Prosecutors: police erred in Chandra Levy case

Prosecutors acknowledged Monday that police made a huge mistake nearly a decade ago when they focused on then-Congressman Gary Condit in the disappearance of Washington intern Chandra Levy, but they told a jury they now have the right man.

Ingmar Guandique, of El Salvador, is charged with the attempted sexual assault, kidnapping and killing of Levy in the city's Rock Creek Park in May 2001. Levy was romantically linked to Condit, and the California Democrat was once a suspect. Police no longer believe he had anything to do with Levy's death.

In her opening statement, prosecutor Amanda Haines told the jury that "law enforcement really let Miss Levy and her family down. They veered in the wrong direction because of the media and sensationalism."

She said Condit tried — and is still trying — to keep his affair with Levy a secret, and that led investigators to assume he was the prime suspect and "allowed Mr. Guandique to hide in plain sight."

A spokesman for Condit said the former congressman expects to testify.

Haines also acknowledged that prosecutors have no physical evidence or eyewitnesses, but said Guandique confessed the murder to prison cellmates, and that Levy's death fits the pattern of other attacks he made on young women in Rock Creek Park in the spring and summer of 2001. He was serving 10 years in prison for those attacks when he was charged in the Levy case.

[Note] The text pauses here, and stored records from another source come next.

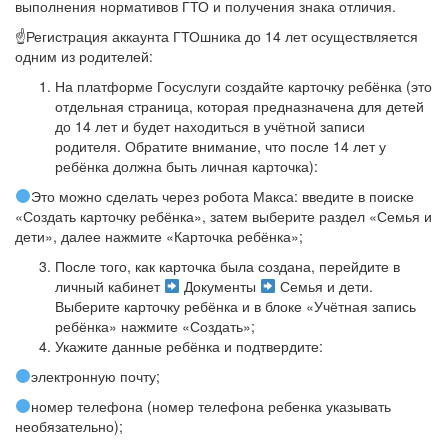
выполнения нормативов ГТО и получения знака отличия.
☝️Регистрация аккаунта ГТОшника до 14 лет осуществляется
одним из родителей:
На платформе Госуслуги создайте карточку ребёнка (это
отдельная страница, которая предназначена для детей
до 14 лет и будет находиться в учётной записи
родителя. Обратите внимание, что после 14 лет у
ребёнка должна быть личная карточка):
Это можно сделать через робота Макса: введите в поиске
«Создать карточку ребёнка», затем выберите раздел «Семья и
дети», далее нажмите «Карточка ребёнка»;
После того, как карточка была создана, перейдите в
личный кабинет
Документы
Семья и дети.
Выберите карточку ребёнка и в блоке «Учётная запись
ребёнка» нажмите «Создать»;
Укажите данные ребёнка и подтвердите:
электронную почту;
номер телефона (номер телефона ребенка указывать
необязательно);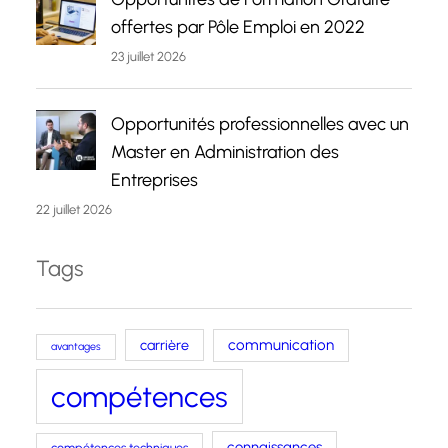
offertes par Pôle Emploi en 2022
23 juillet 2026
Opportunités professionnelles avec un
Master en Administration des
Entreprises
22 juillet 2026
Tags
carrière
communication
avantages
compétences
connaissances
compétences techniques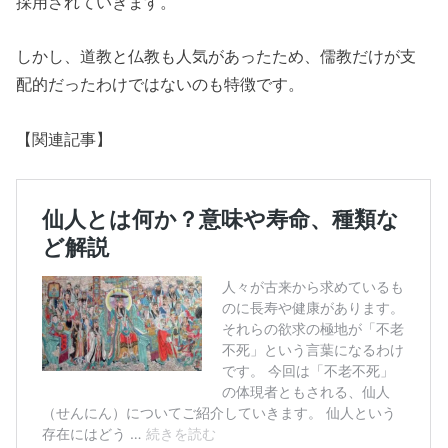
採用されていきます。
しかし、道教と仏教も人気があったため、儒教だけが支
配的だったわけではないのも特徴です。
【関連記事】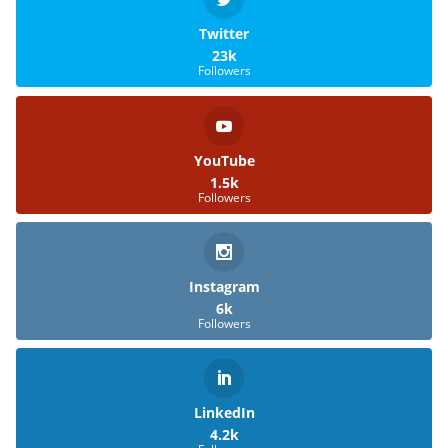
Twitter
23k
Followers
YouTube
1.5k
Followers
Instagram
6k
Followers
LinkedIn
4.2k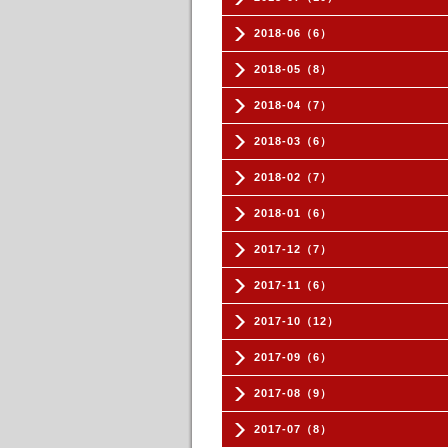
2018-06（6）
2018-05（8）
2018-04（7）
2018-03（6）
2018-02（7）
2018-01（6）
2017-12（7）
2017-11（6）
2017-10（12）
2017-09（6）
2017-08（9）
2017-07（8）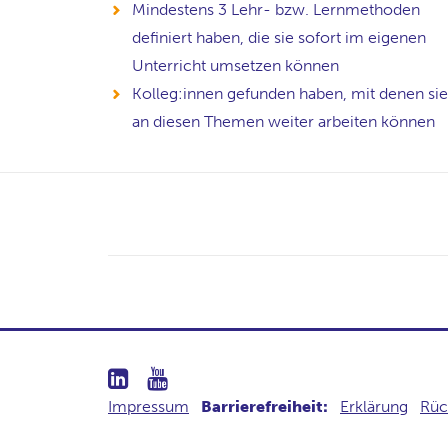
Mindestens 3 Lehr- bzw. Lernmethoden
definiert haben, die sie sofort im eigenen
Unterricht umsetzen können
Kolleg:innen gefunden haben, mit denen sie
an diesen Themen weiter arbeiten können
Impressum
Barrierefreiheit:
Erklärung
Rüc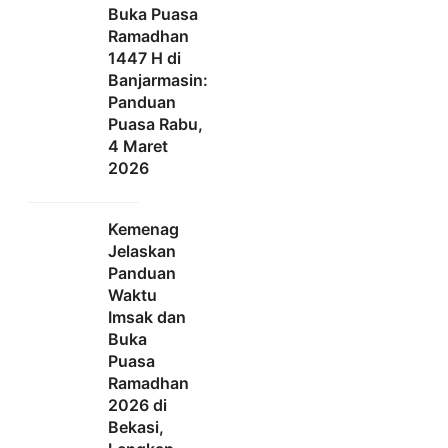
Buka Puasa
Ramadhan
1447 H di
Banjarmasin:
Panduan
Puasa Rabu,
4 Maret
2026
Kemenag
Jelaskan
Panduan
Waktu
Imsak dan
Buka
Puasa
Ramadhan
2026 di
Bekasi,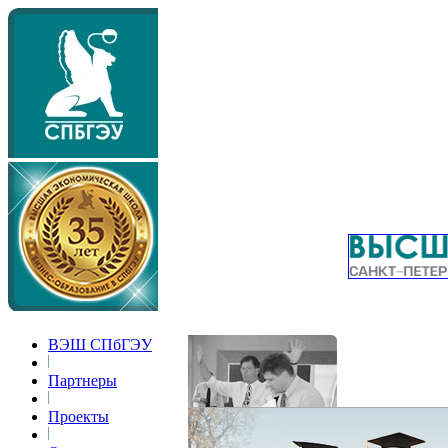
ВЭШ СПбГЭУ
Партнеры
Проекты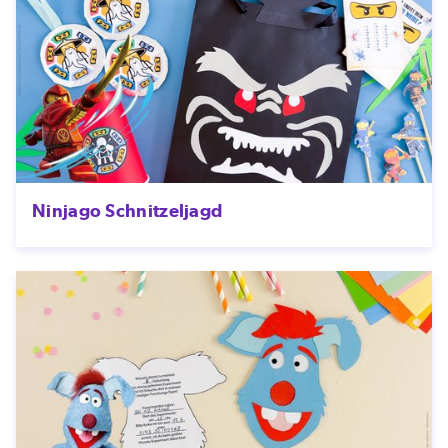
Ninjago Schnitzeljagd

Defense attorney Maria Hawilo scoffed at the prosecution's case and said Guandique has been made a scapegoat. She said DNA evidence found on Levy's jogging tights in Rock Creek Park did not come from Levy, Guandique or Condit. Prosecutors have said that DNA is likely a result of contamination in the evidence handling process.

"The police failed and fumbled this investigation," Hawilo said. "They can't fix their failure. They can't undo their mistakes. ... They have turned him into an easy scapegoat."

Hawilo did not mention Condit at all in her opening statement.